Excerpted text -
BEGIN

At a drone conference in Washington, D.C., last year, the trade group running the event sent a not-so-subtle message to the journalists there: The Wi-Fi password was DONTSAYDRONES in the press room.
As the drone industry takes off, many people in it say it needs a different name. They say “drone” suggests the devices are dumb, it is technically inaccurate and now has a militaristic reputation. Unmanned-aircraft advocates scold reporters and even congressmen who use the term.
But they have another problem: Few of them agree on what the devices should be called.
“Maybe we call it the ‘crone’ for commercial drone?” said John Mulcahy, a patent attorney with clients in the commercial-drone industry.
The alternatives are an alphabet soup. There is “UAV” (unmanned aerial vehicle), “RPA” (remotely piloted aircraft), and “UAS” (unmanned aircraft system). Some prefer the more digestible “unmanned aircraft,” or just “robot,” while European Union officials opt for the bulkier “RPAS,” or remotely piloted aircraft systems.
“We need another name for it, but I’m not sure what that new name should be,” said Zack Porter, a venture-capital executive considering investments in commercial drones.
The Federal Aviation Administration is still working out rules for the commercial use of drones—which U.S. farmers, filmmakers and others have been flying in growing numbers, even without permission. But both the agency and Congress have settled on a name: they use UAS in legislation and official documents.
“If the FAA calls these things bullfrogs, then I’ll call them bullfrogs,” said Michael Toscano, chief executive for the Association for Unmanned Vehicle Systems International, the trade group that urged reporters not to say “drones” last year.

END

Assigned task A -
Check each statement against the article on naming drones and say yes or no for each. Support every answer with the exact words from the article that settle it.
(i) The Wi-Fi password in the press room at the conference was DONTSAYDRONES.
(ii) Most people in the drone industry agree on what the devices should be called.
(iii) The Federal Aviation Administration and Congress use "UAS" in legislation and official documents.
Assigned task B - Transcribe the article on naming drones from "At a drone conference" to "the press room.".

Dataset content -

BEGIN

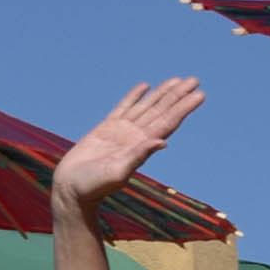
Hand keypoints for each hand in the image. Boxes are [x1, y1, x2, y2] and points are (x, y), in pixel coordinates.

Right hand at [56, 74, 205, 207]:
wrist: (71, 189)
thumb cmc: (93, 186)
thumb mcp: (118, 172)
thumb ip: (138, 156)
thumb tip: (163, 141)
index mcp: (142, 146)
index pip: (168, 122)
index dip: (183, 108)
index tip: (198, 94)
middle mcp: (135, 137)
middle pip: (161, 111)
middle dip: (178, 96)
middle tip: (195, 80)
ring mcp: (121, 131)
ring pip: (146, 106)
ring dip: (161, 93)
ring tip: (177, 80)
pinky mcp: (105, 129)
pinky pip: (123, 107)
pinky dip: (134, 96)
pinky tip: (145, 87)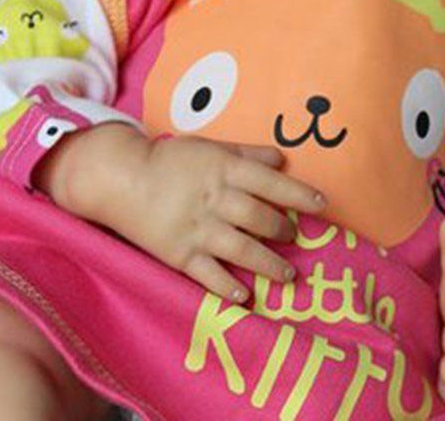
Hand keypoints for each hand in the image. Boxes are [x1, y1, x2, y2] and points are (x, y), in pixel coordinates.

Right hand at [36, 124, 325, 303]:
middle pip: (259, 218)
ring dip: (268, 263)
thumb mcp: (208, 147)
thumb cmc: (170, 160)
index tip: (322, 204)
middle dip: (283, 229)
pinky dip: (227, 288)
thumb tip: (281, 158)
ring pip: (241, 249)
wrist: (121, 178)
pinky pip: (208, 275)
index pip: (270, 182)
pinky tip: (245, 297)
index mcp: (223, 169)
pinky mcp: (179, 254)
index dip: (299, 193)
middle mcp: (214, 199)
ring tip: (288, 274)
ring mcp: (197, 229)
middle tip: (296, 236)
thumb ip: (245, 154)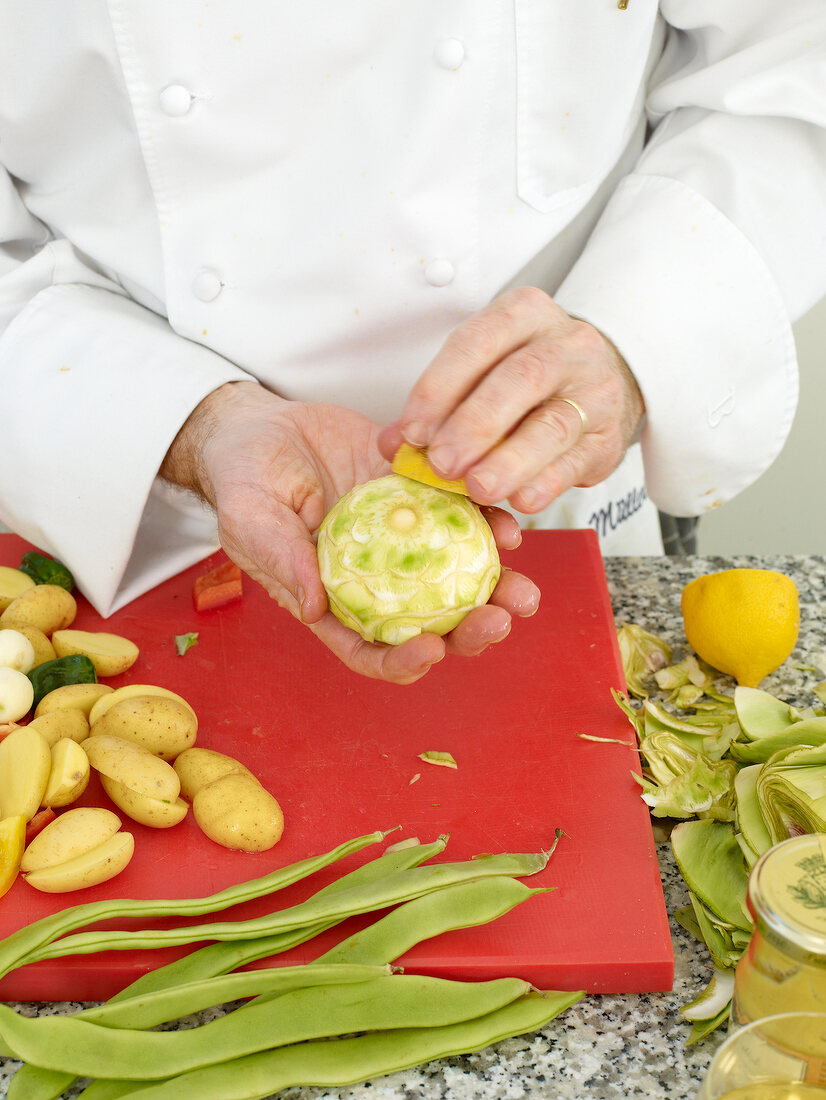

END

Exercise output A -
(i) Yes: "The Wi-Fi password was DONTSAYDRONES in the press room."
(ii) No: "Few of them agree on what the devices should be called."
(iii) Yes: "they use UAS in legislation and official documents."

Exercise output B -
At a drone conference in Washington, D.C., last year, the trade group running the event sent a not-so-subtle message to the journalists there: The Wi-Fi password was DONTSAYDRONES in the press room.